Once it has done so, it may bind to the ECM of the host cell. TAAs are a type of microbial surface components recognizing adhesive matrix molecules (MSCRAMMs). In other words, they are a complex that aids adhesion to the ECM.

==Type V secretion system (T5SS)==

Figure 5
A schematic diagram illustrating the Trimeric Autotransporter Adhesins in Type V Secretion System.

Secretion is one method of transferring substances across the bacterial outer membrane. Gram-negative bacteria have very different cell wall structures in comparison to Gram-positive bacteria. Gram-negative bacteria have three layers: The innermost layer is named the inner membrane; the middle layer, named the periplasmic space, is a space containing a thin layer of peptidoglycan; and the third layer is named the outer membrane, which contains lipopolysaccharides.

In Gram-negative bacteria, the secretary pathway is very different from that of eukaryotes or Gram-positive bacteria, mainly due to the difference in cell wall structure. Trimeric Autotransporter Adhesins use a particular secretion pathway, named type V secretion system (T5SS). Gram-negative bacteria must secrete adhesins, since they have an outer membrane that makes it hard for them to stick to and infect the host. The outer membrane is useful, as it allows the bacteria to colonize, and adds another layer of protection. However, the outer membrane is a barrier for the secretion of proteins, and it requires energy to transport proteins across the outer membrane. Hence, the T5SS pathway overcomes this problem.

T5SS uses Sec-machinery system to work. The enzyme Sec translocase is found to be present on the inner membrane. Such Sec-dependent systems do not need to use energy, unlike Sec-independent machinery, which uses other forms of energy such as adenosine triphosphate (ATP) or a proton gradient. Since it can transport things across the outer membrane without the need to generate a new form of energy, it earned the name autotransporter, since it transports proteins autonomously, in other words, by itself.

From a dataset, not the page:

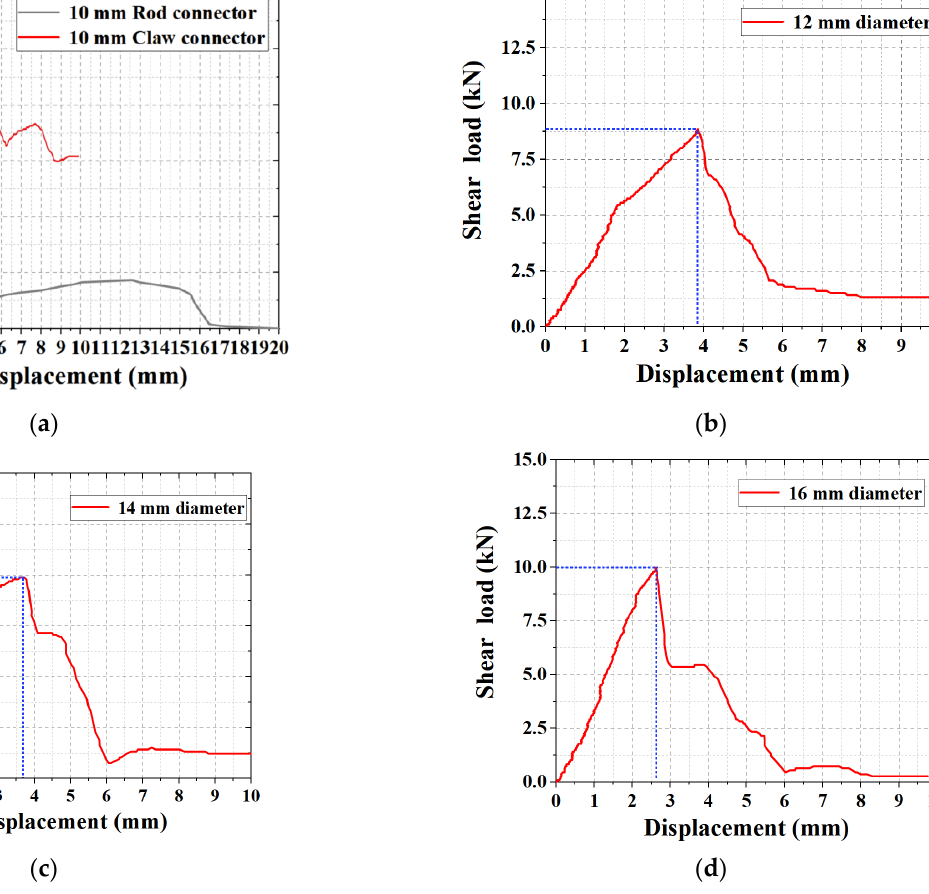
Figure 10. Load–displacement curves of the shear test: ( a ) Comparison of rod and claw connectors. Shear strengths of claw connectors of ( b ) 12 mm outer diameter; ( c ) 14 mm outer diameter; ( d ) 15 mm outer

The Sec-dependent system is divided into three pathways. TAAs are one of those pathways and also go by the name type Vc secretion pathway. The mechanism is split into two. First, the protein must move across the inner membrane or, in other words, translocate, in a Sec-dependent manner via the periplasm. The signal peptide on the N-terminus acts as a temporary tether to hold it in place. Next, it must move to the outer membrane. The trimerisation aids translocation, and no translocation would occur without its beta-barrel membrane anchor. The type V secretion system is described as non-fimbrious, meaning that the bacterial cells do not use long physical appendages named pili to attach to one another.

==Evading the host's immune system==
The TAAs can help prevent the bacteria from being destroyed by the host's immune system. In particular in the case of certain Yersinia spp., the TAA YadA has a role in autoagglutination, serum resistance, complement inactivation, and phagocytosis resistance. All of these methods prevent the bacteria from being eliminated by the host and ensure its survival.